原審判決認為,被告人游某波、劉某亭、王某敏為謀取不正當利益,準備大額資金,企圖給予國家工作人員以財物,情節嚴重,其行為均已構成行賄罪(預備)。被告人游某波、劉某亭以非法占有為目的,騙取他人財物,數額巨大,其行為已構成詐騙罪。游某波、劉某亭、王某敏為了行賄犯罪,準備工具、制造條件,但由于意志以外的原因未能著手實施,是犯罪預備,可以比照既遂犯減輕或者免除處罰。游某波、劉某亭在行賄的預備犯罪行為中起主要作用,是主犯;王某敏起次要作用,是從犯,應當從輕、減輕或者免除處罰。游某波、王某敏到案后,如實供述自己預備行賄的罪行,是坦白,可以從輕處罰。劉某亭、王某敏已退繳全部贓款,游某波已部分退繳贓款,可以酌定從輕處罰。王某敏自愿認罪認罰并簽署認罪認罰具結書,依法可以從寬處理。根據被告人游某波、劉某亭、王某敏的犯罪事實、性質、情節、社會危害性及認罪悔罪表現,判決:一、被告人游某波犯行賄罪(預備),判處有期徒刑四年,并處罰金人民幣一百萬元;犯詐騙罪,判處有期徒刑四年六個月,并處罰金人民幣五萬元;總合刑期八年六個月,數罪并罰,決定執行有期徒刑八年,并處罰金人民幣一百零五萬元;二、被告人劉某亭犯行賄罪(預備),判處有期徒刑三年六個月,并處罰金人民幣八十萬元;犯詐騙罪,判處有期徒刑四年六個月,并處罰金人民幣五萬元;總合刑期八年,數罪并罰,決定執行有期徒刑七年六個月,并處罰金人民幣八十五萬元;三、被告人王某敏犯行賄罪(預備),判處有期徒刑二年六個月,緩刑三年,并處罰金人民幣四十萬元;四、對被告人劉某亭詐騙所得的人民幣25萬元,退還給被害人居某某;五、對扣押在案的贓款人民幣203萬元,予以沒收(由扣押機關依法處理);對被告人游某波未退贓款人民幣257萬元繼續予以追繳,并上繳國庫。
游某波上訴提出:1.不構成行賄罪,應構成介紹賄賂罪;2.不構成詐騙罪,對劉某亭收取居某某的25萬元不知情,系事發后劉某亭告知其才知曉。綜上,請求從輕判處。
游某波的辯護人辯護提出:1.游某波不構成行賄罪,應構成介紹賄賂罪;2.游某波不構成詐騙罪,未參與劉某亭收取居某某25萬元的行為;3.一審量刑畸重。
劉某亭上訴提出:1.對行賄罪(預備)無異議,但認為其作用較王某敏小,且具有自首、退贓情節,一審量刑過重;2.不構成詐騙罪,25萬元是包含在事先約定的行賄500萬元中,其后亦全部退還居某某;3.本案中涉及的人、地點均不在遂寧,無管轄權;4.居某某及其余出資人也應被追訴。

____________________

# 任務要求
照錄判決節錄中的一段原文：從含有“原審判決認為,被告人游某波、”的字句開始，抄到“元的行為;3.一審量刑畸重。”為止。 以下材料取自其他來源，與上面的判決節錄無關。

# 記錄資料
____________________

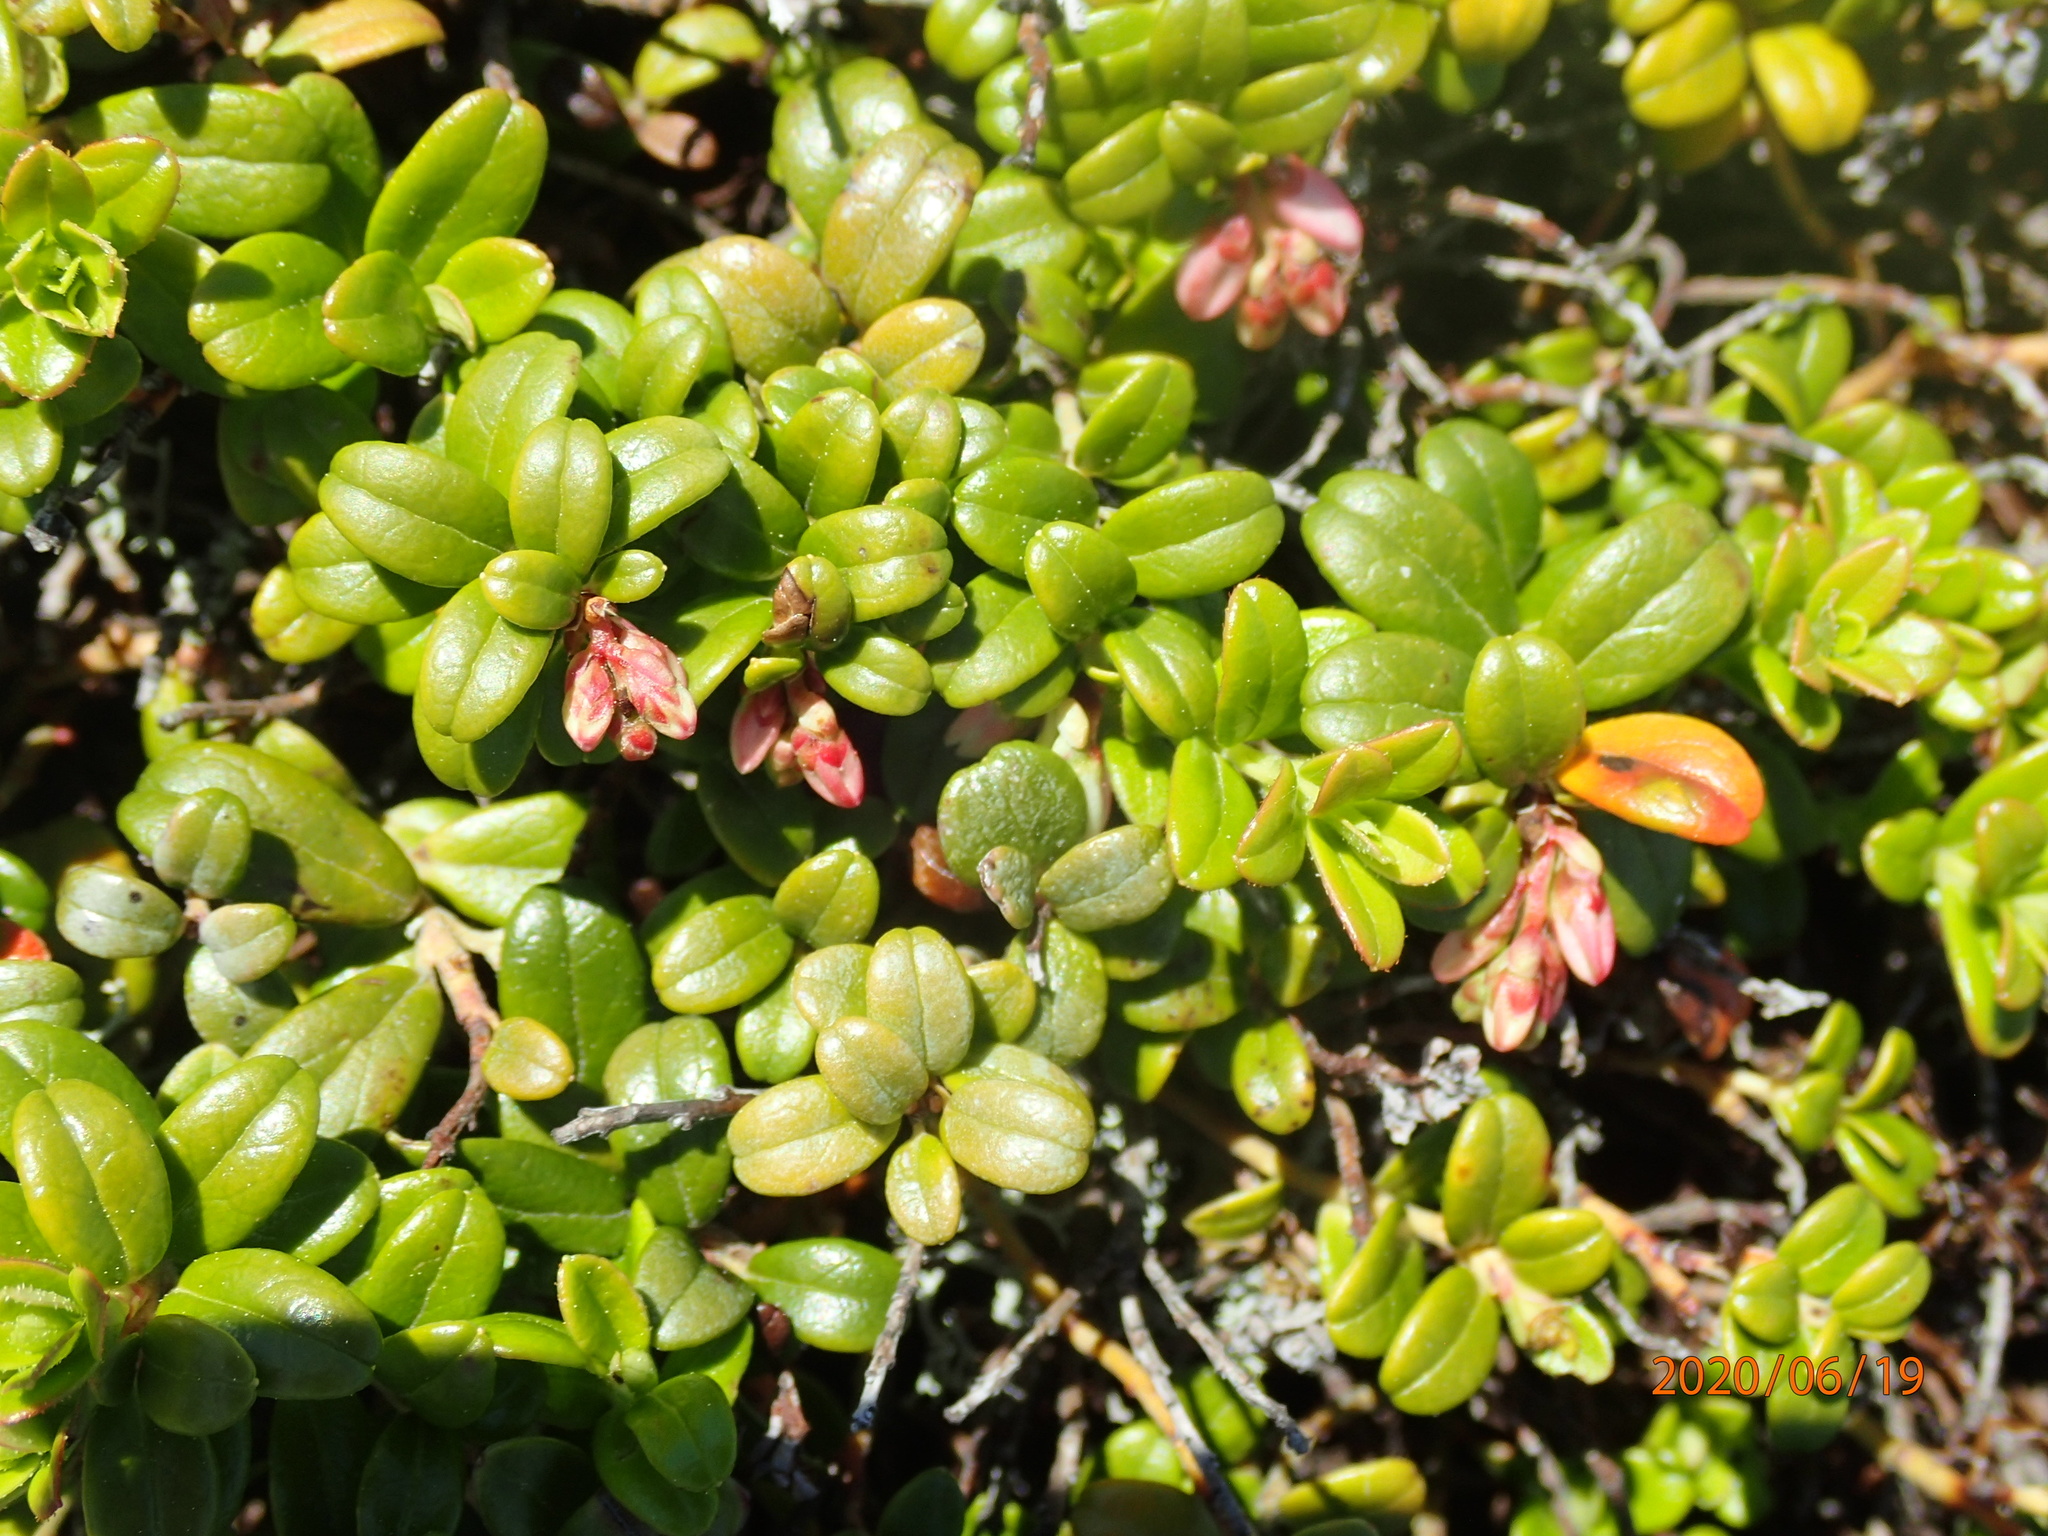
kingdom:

____________________

# 參考答案
原審判決認為,被告人游某波、劉某亭、王某敏為謀取不正當利益,準備大額資金,企圖給予國家工作人員以財物,情節嚴重,其行為均已構成行賄罪(預備)。被告人游某波、劉某亭以非法占有為目的,騙取他人財物,數額巨大,其行為已構成詐騙罪。游某波、劉某亭、王某敏為了行賄犯罪,準備工具、制造條件,但由于意志以外的原因未能著手實施,是犯罪預備,可以比照既遂犯減輕或者免除處罰。游某波、劉某亭在行賄的預備犯罪行為中起主要作用,是主犯;王某敏起次要作用,是從犯,應當從輕、減輕或者免除處罰。游某波、王某敏到案后,如實供述自己預備行賄的罪行,是坦白,可以從輕處罰。劉某亭、王某敏已退繳全部贓款,游某波已部分退繳贓款,可以酌定從輕處罰。王某敏自愿認罪認罰并簽署認罪認罰具結書,依法可以從寬處理。根據被告人游某波、劉某亭、王某敏的犯罪事實、性質、情節、社會危害性及認罪悔罪表現,判決:一、被告人游某波犯行賄罪(預備),判處有期徒刑四年,并處罰金人民幣一百萬元;犯詐騙罪,判處有期徒刑四年六個月,并處罰金人民幣五萬元;總合刑期八年六個月,數罪并罰,決定執行有期徒刑八年,并處罰金人民幣一百零五萬元;二、被告人劉某亭犯行賄罪(預備),判處有期徒刑三年六個月,并處罰金人民幣八十萬元;犯詐騙罪,判處有期徒刑四年六個月,并處罰金人民幣五萬元;總合刑期八年,數罪并罰,決定執行有期徒刑七年六個月,并處罰金人民幣八十五萬元;三、被告人王某敏犯行賄罪(預備),判處有期徒刑二年六個月,緩刑三年,并處罰金人民幣四十萬元;四、對被告人劉某亭詐騙所得的人民幣25萬元,退還給被害人居某某;五、對扣押在案的贓款人民幣203萬元,予以沒收(由扣押機關依法處理);對被告人游某波未退贓款人民幣257萬元繼續予以追繳,并上繳國庫。
游某波上訴提出:1.不構成行賄罪,應構成介紹賄賂罪;2.不構成詐騙罪,對劉某亭收取居某某的25萬元不知情,系事發后劉某亭告知其才知曉。綜上,請求從輕判處。
游某波的辯護人辯護提出:1.游某波不構成行賄罪,應構成介紹賄賂罪;2.游某波不構成詐騙罪,未參與劉某亭收取居某某25萬元的行為;3.一審量刑畸重。